Pope Francis participated in a Russian-Ukrainian prisoner swap, he said


According to Pope Francis, he took part in a prisoner exchange between Russia and Ukraine.

The pope said in a speech to Jesuits during his visit to Kazakhstan earlier this month that a Ukrainian military commander and President Volodymyr Zelenskyy’s spiritual advisor approached him asking for assistance.

“This time, they sent me a list of almost 300 inmates. According to a transcript from Pope Francis that was made available by the Jesuit publication La Civiltà Cattolica on September 29th, “They begged me to do something to create an exchange.”

“I phoned the Russian ambassador right away to ask if anything could be done, whether a prisoner swap could be sped up.”

The pope did not say precisely when these discussions of a prisoner exchange took place. Six days before Zelenskyy declared that Ukraine and Russia had carried out a prisoner swap involving roughly 300 persons, he discussed the exchange in private with 19 Jesuits in Nur Sultan on September 15.

Zelenskyy said that the trade had been planned for a considerable amount of time. The repatriation of 215 Ukrainians, 55 Russians, and pro-Moscow Ukrainians was made possible by the prisoner exchange, for which U.N. Secretary-General António Guterres especially congratulated Turkey and Saudi Arabia. Since the start of the conflict, it was the biggest prisoner exchange.

Pope Francis mentioned his unsuccessful effort to contact Russian President Vladimir Putin during the invasion of Ukraine during his meeting with the Jesuits.

“I remember going to the Russian Embassy the day the conflict started,” he said. It was an extraordinary gesture; the pope never visits an embassy. Only when the ambassadors deliver their credentials and at their goodbye visit at the end of their mission does he personally welcome them. I informed the ambassador that, as long as he gave me a brief opportunity for conversation, I would want to talk with President Putin.

The pope emphasized that “from the first day of the war until yesterday, I spoke constantly about this conflict, referring to the suffering of Ukraine,” and later said that in his public pronouncements, he had called “the invasion of Ukraine an unacceptable, repugnant, senseless, barbaric, sacrilegious aggression.”

Additionally, Pope Francis stated his opinion that “foreign circumstances… contributed to inciting the conflict.”

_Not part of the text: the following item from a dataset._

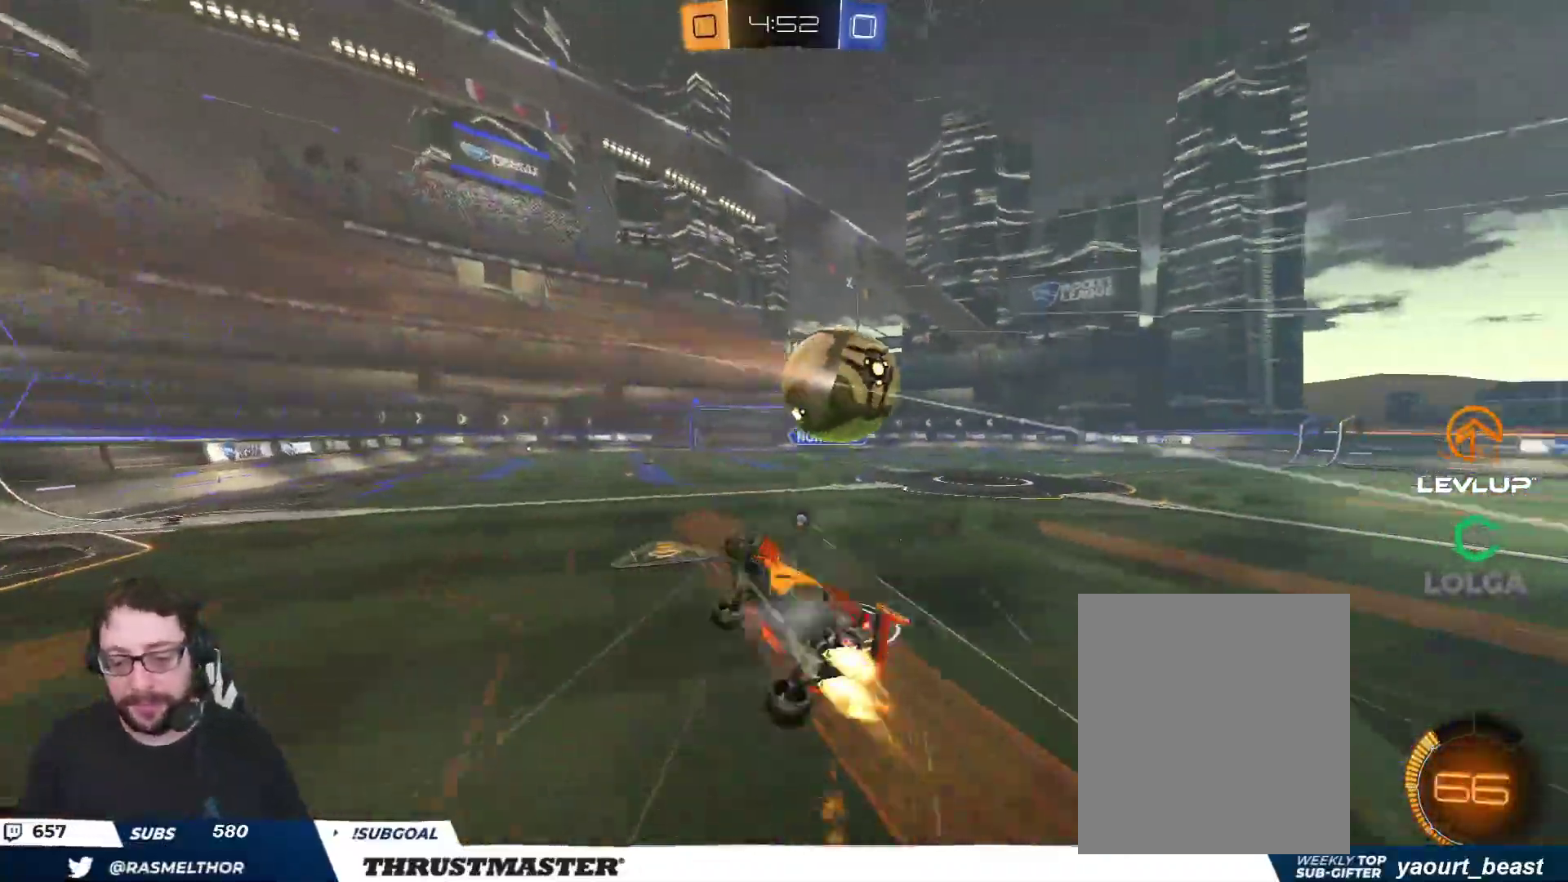
{"buttons": ["Y", "L2", "R2"], "left_stick": "right", "right_stick": "center", "events": [[17, "Y", "down"], [67, "B", "up"], [117, "Y", "up"], [117, "left_stick", "down-right"], [350, "left_stick", "right"], [500, "Y", "down"]]}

“As I’ve previously indicated, a head of state came to me in December of last year to express his grave concern that NATO had barked at the Russian border without realizing that the Russians are imperial and worry about border instability. He expressed concern that it might start a war, and two months later, one did,” the pope remarked.

Priests who had previously worked as missionaries in Kyrgyzstan, Belarus, and Russia were among the Jesuits who met with Pope Francis in Kazakhstan.

Fr. The pope was informed about the pastoral work done by the Jesuits in Moscow, Kirov, St. Petersburg, Tomsk, and Siberia by Bogusaw Steczek, the superior of the Society of Jesus’ Russian Region.

Geographical, cultural, and religious barriers are what we are focusing on, according to Steczek. “Now, we beg your apostolic blessing to go on with bravery.”